## Provided records:
§

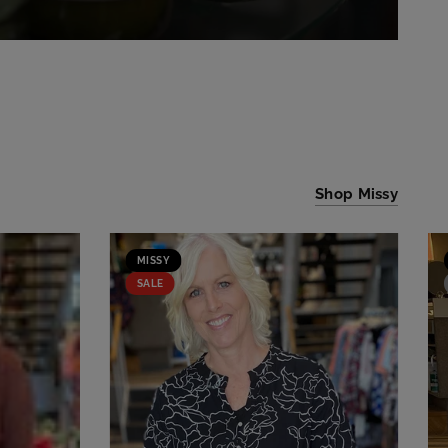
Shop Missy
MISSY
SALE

§

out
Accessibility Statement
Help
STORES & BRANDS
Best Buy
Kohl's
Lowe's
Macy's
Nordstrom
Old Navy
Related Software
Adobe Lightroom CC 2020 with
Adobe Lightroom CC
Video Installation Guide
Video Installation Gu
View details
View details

§

## Work instruction:
Copy each line of the records that contains the word "Adobe".

## Expected output:
Adobe Lightroom CC 2020 with
Adobe Lightroom CC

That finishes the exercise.